225 d=dd(c):s1=ds(int(d/8)):pp=peek(aa(357+s1)):pokeaa(357+s1),0 230 print#1,"u1 2 0"18;s1:print#1,"b-p 2"(dand7)*32+3 235 print#2,chr$(t)chr$(s);:print#1,"u2 2 0"18;s1:pokeaa(357+s1),pp:goto250
Otherwise, we read the preceding block in the file and update the link there.
240 a=ic(c-1):tt=tr(a):ss=sc(a):print#1,"u1 2 0"tt;ss:pp=peek(aa(a)) 245 pokeaa(a),0:print#2,chr$(t)chr$(s);:print#1,"u2 2 0"tt;ss:pokeaa(a),pp
Finally, we update the data structures to reflect the fact that this physical block now contains the new data, and the block we moved it from is now empty.
250 v=ci(i1):ic(v)=i2:ci(i2)=v:ci(i1)=-1:return
Limitations
defrag1541 is not meant as a serious tool. Nevertheless, here are some limitations and ideas for improvement:
- The algorithm for the desired allocation was chosen for its looks, not to make disks actually faster.
- Optionally, the algorithm could also place data blocks on track 18. That would give the user 17 more blocks on the disk.

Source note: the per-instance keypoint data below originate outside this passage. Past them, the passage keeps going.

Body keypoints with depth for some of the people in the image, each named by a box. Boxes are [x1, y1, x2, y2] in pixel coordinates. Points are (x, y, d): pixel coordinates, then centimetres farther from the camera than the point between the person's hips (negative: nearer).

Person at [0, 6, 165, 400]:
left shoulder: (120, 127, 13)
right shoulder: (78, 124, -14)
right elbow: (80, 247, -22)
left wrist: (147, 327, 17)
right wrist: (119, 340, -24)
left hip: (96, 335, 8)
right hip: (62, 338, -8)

- That said, disks that currently have data blocks on track 18 can't get defragmented with the current algorithm. It avoids track 18 and will run out of space.
- The current code does not test for read errors at all.

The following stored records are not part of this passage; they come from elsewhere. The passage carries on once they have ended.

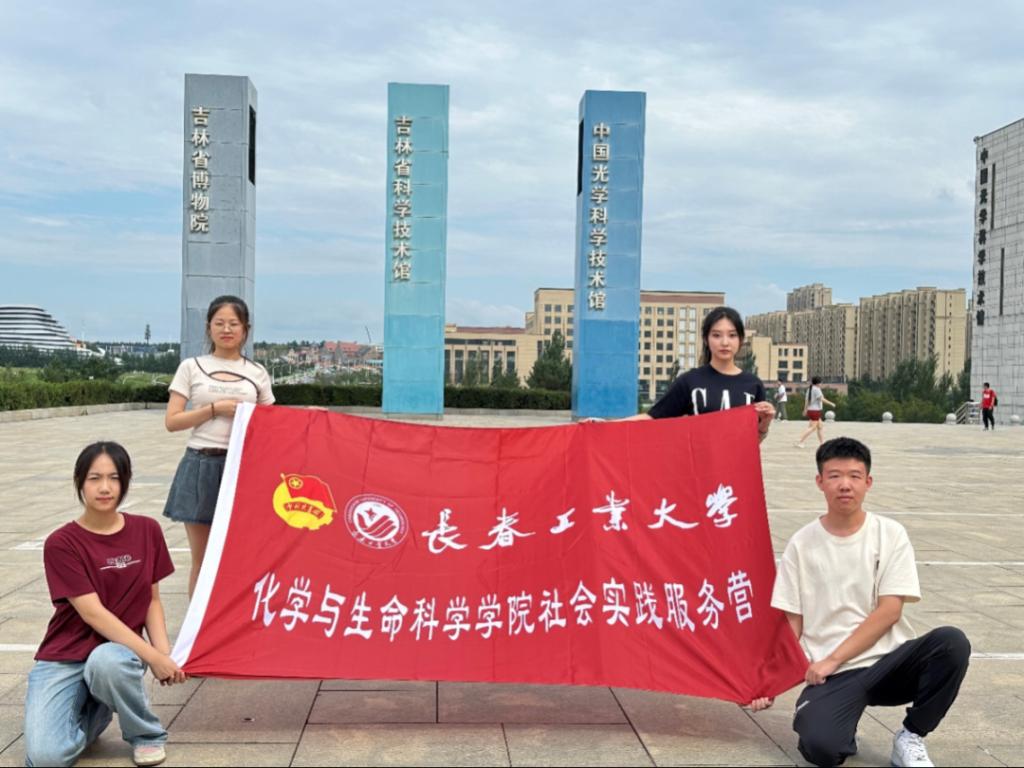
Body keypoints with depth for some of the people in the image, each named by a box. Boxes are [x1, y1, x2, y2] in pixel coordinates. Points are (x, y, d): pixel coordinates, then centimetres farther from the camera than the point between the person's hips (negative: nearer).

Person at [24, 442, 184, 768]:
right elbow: (92, 613, -17)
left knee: (106, 661, -37)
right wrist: (153, 656, -22)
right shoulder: (61, 543, -11)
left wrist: (164, 653, -10)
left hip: (120, 649, 1)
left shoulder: (147, 530, 0)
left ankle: (147, 733, -7)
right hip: (65, 657, -1)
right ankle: (93, 711, 11)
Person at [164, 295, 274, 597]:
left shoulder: (257, 373, 10)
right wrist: (216, 408, -9)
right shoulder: (192, 367, 6)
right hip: (200, 467, -1)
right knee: (202, 558, 5)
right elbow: (172, 422, 0)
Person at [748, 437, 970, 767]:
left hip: (888, 662, 1)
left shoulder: (891, 534, 0)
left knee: (952, 642, -28)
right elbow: (791, 624, 5)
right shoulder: (802, 544, 2)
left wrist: (833, 659, -12)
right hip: (831, 675, -1)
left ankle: (910, 737, -6)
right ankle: (842, 734, 8)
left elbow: (889, 611, -7)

- We also do not update BAM ourselves and rely on the operating system doing it at the end. While the code is written so that interrupting the process at any point will not lead to data loss, it is important to run the VALIDATE command at the end if data should ever be written to the disk again.
- Of course it could be much faster. A lot of this is CPU bound, because BASIC is so slow. Rewriting everything in assembly would help. Some parts of the code could also directly run inside the disk drive. I doubt the complete data structures would ever fit into the 1541's 2 KB of RAM, so defragmentation can't completely run on the disk drive, but major parts of the logic could still live there, to minimize the lag introduced by communication between the computer and the drive.
the command you need to run at the end to rebuild the bam is “validate”, not “verify” ๐
just for giggles, i made the opposite of this program a while ago, so if you need a good starting point, screw up your disk image with it: https://csdb.dk/release/?id=111975
Whoops, fixed. Thanks.
1. Loading from 1541 disk is not fastest when loading sectors next to each other. Fastloaders usually prefer interleave of 8 or 10.
2. File search times is another issue. That’s why directory is stored on middle track 18 to make the way the head needs to move to the data track after reading the directory entry as short as possible.
This is no criticism about the tool itself. Using a disk over and over again with different files may lead to fragmentation. The optimization is just not fitting to how 1541 drives work.
Wonderful, I always wanted to watch defragmentizing C64-Blocks in realtime. However dude, that GIF. This abomination has 3000 Frames before my GIMP crashed. I get that IT-Experts suck at image-optimization, but man. 3000 FRAMES! INSANE! My guess is you videoscreened the output with the usual framerate of 20f/s and let it run for some Minutes or so. Due to the lack of colors and the spacing, the GIF-Compression was able to create the illusion of a smooth 5MB-GIF, which is way too big but who gives a fuck in Giphy/Instagram-Times am I rite. Thus, you created a monster. Here’s a pro-tipp: C64-Cursors blink 2 times per second and the defrag moves every second. Videoscreen this with 2 Frames per Second, you get the same result with a filesize of about 1MB and 100 Frames or so. You’re welcome ๐
sgnd
formerly C64-Coder and Graphic Designer
As noted, this will be slower on a 1541 than a non-defragmented disk due to the head not being in an optimal position to read consecutive sectors (the disk is moving). All that being said, it seems that it may be possible to optimize the algorithm for interleaving. Alter the algorithm so that the definition of defragmentation is not files stored in consecutive sectors, but rather a file stored in an optimally interleaved fashion, so that the chained sectors in a file may be read in the most efficient way.